Reading Thoughts and Notes
Posthuman Humanities: Life Beyond Theory, Rosi Braidotti
- How will this vision of multi-versities change in the face of collapsing capitalism and deglobalization
- Do we need to have the internet to achieve this nomadic thought? Were we condemned to misguided humanism without it?
- How does globalization and inundation of information force us to rely more on our biases and instead limit our knowledge?
- Or how will it hold up in a world where capitalism reproduces, but reproduces systems that positively reinforce their own biases (e.g. bias in datasets that predict who will do well in school, so those kids get more attention, thus doing well in school…)

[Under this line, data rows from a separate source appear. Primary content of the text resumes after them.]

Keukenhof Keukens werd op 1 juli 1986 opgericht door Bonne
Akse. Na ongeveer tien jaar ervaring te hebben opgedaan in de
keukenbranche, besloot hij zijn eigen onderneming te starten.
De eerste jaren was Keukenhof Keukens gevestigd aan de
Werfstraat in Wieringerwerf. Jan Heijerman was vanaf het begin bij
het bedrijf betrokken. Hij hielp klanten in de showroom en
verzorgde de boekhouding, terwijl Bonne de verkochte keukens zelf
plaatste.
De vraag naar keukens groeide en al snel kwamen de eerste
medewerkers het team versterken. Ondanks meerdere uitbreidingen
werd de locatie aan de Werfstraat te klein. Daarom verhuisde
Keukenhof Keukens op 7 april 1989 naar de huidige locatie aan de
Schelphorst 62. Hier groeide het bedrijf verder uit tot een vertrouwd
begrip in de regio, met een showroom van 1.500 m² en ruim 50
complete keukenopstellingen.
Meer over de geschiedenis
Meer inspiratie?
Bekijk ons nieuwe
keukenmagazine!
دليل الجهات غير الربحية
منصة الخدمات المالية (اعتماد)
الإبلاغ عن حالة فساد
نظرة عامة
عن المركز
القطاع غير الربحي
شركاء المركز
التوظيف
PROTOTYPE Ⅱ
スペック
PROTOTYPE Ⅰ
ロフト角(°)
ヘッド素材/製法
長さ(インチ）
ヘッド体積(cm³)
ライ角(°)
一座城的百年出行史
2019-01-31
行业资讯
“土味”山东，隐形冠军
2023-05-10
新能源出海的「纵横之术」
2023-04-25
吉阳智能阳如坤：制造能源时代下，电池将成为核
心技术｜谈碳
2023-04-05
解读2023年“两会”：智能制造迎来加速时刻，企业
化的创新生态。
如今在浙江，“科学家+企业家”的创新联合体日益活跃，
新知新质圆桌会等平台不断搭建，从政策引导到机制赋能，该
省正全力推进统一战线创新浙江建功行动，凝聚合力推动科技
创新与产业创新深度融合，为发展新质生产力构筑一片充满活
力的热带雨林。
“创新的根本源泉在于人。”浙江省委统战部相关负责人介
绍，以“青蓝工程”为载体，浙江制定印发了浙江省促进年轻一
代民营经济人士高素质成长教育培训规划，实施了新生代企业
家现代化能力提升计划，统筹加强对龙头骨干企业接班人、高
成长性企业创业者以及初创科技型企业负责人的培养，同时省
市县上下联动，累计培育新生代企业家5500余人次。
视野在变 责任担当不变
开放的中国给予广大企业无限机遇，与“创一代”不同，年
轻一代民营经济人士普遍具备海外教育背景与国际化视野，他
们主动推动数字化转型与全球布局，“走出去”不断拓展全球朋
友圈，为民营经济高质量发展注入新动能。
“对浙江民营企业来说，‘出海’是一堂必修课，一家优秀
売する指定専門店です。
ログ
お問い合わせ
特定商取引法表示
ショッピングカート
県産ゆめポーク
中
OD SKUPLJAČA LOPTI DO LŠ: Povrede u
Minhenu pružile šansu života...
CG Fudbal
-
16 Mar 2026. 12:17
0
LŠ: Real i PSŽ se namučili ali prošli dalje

- Physical nomadism, destroyed by the enabling stability of climate and civilization, ironically enabled increasingly uncomfortable rates of change of thought – cognitive nomadism
- Why must posthuman humanities rely on technology to achieve posthumanism? Are biologically and evoluationarily encoded constructs not sufficient for the quest of ‘better understanding’… (truth, one might say…)
Summary
Braidotti highlights the turbulent evolution of the field of the humanities, the contradictory angst wrought by posthumanism, and increasing need for unifying discourses through the humanities and sciences. As humanities have endeavored to reimagine and deconstruct anthropomorphic humanism, the basic premise upon which humanities were founded is dissolved beneath it, and maroons its passengers at the mercy of an aqueous orientation. In light of technology that blurs the lines distinguishing human and cyborg, of information flow that tears through boundaries of us and them, of lenses in ecology, art, philosophy, and more that gradually lose focus on the Vitruvian Man, no longer can we align our thought to the deceptive pull of anthropic exceptionalism. Thus, Braidotti formulates a vision of a posthuman humanities to precipitate once more a vessel on which we can travel seas of knowledge.
A refreshing use of concrete examples of her framework give a sense of posthuman humanities. One example she cites is posthuman environmentalism found in calls for ‘Deep History’ analyses of long term cultural and geological impacts on the Earth.
Compelling Points
- Humanities face grave contradictions which it struggles to reconcile
- Humanities can give up anthropogenic favoritism for posthuman viewpoints without conceding that the study of humans is unnecessary
- Interdisciplinary conversations between science and humanities is probably a more complete way to pursue knowledge
- Practice purposeful defamiliarization
Implications
I will have to assume that the goal of the humanities, the sciences, philosophy, et. al is to know more. Concretely, to predict better. This is not always the de facto purpose (I vehemently argued this can be seen in the incestuous reproduction of dominant narratives in the Parisian brand of philosophy. Science often rightly faces similar criticisms – institutions that have long since forgotten their intended purpose of the pursuit of knowledge and instead reproduce for the sake of reproduction, growth, power, e.g. the field of eugenics, modern industry-driven computer science curriculums, areas of economics…). But no one consciously, à haut voix, admits to themselves or to others that they live to reproduce without a purpose. That conscious concession would submit to nihilism. Rather we defer to the pursuit of knowledge to save us. Let’s, then; se mentons.
A multi-versity is not the answer to forming a more complete posthuman epistemology, but moreover will never exist in circumstances where time, among other things, is limited, ethicial bases are orthogonal, and discourse does not converge.
The open source wave of software has crested and ebbed, but has not achieved its goals of radically shifting the structure of power formulated by the production of technological epistemologies. Despite unending dearths of opensource code, free, university quality massive open online courses for almost any field, and limitless, often free scientific literature, we still find ourselves mired in our own beliefs. Inundation is not freedom. It simply shifts the burden of processing more towards the unconscious, which predicates itself on existing beliefs and the already territorialized. We don’t need more data, fewer boundaries, and more discussion. We need carefully crafted boundaries, brimming with as many orthogonal datapoints as it can hold, and we need time and space to allow for practiced deterritorialization.
But let’s return to reality: no one really wants that; no one really wants knowledge.
This is the root of the issue. Arguing over what we need as if instantaneous changes could remain frozen in time is, to a degree, futile. In actuality, we need to reshape our values such that they perpetuate systems of change, rather than arguing over instantaneous changes. But we’ve arrived at our mortal fleshy curse – we can’t simply seek knowledge for the sake of itself as the revisionist purified motives of education imply because the only global optimization function directing our values is the reproduction of genes, shaping the basis of all levels of interaction. Desiring knowledge is a corollary, not an axiom, and self-deception is all but guaranteed.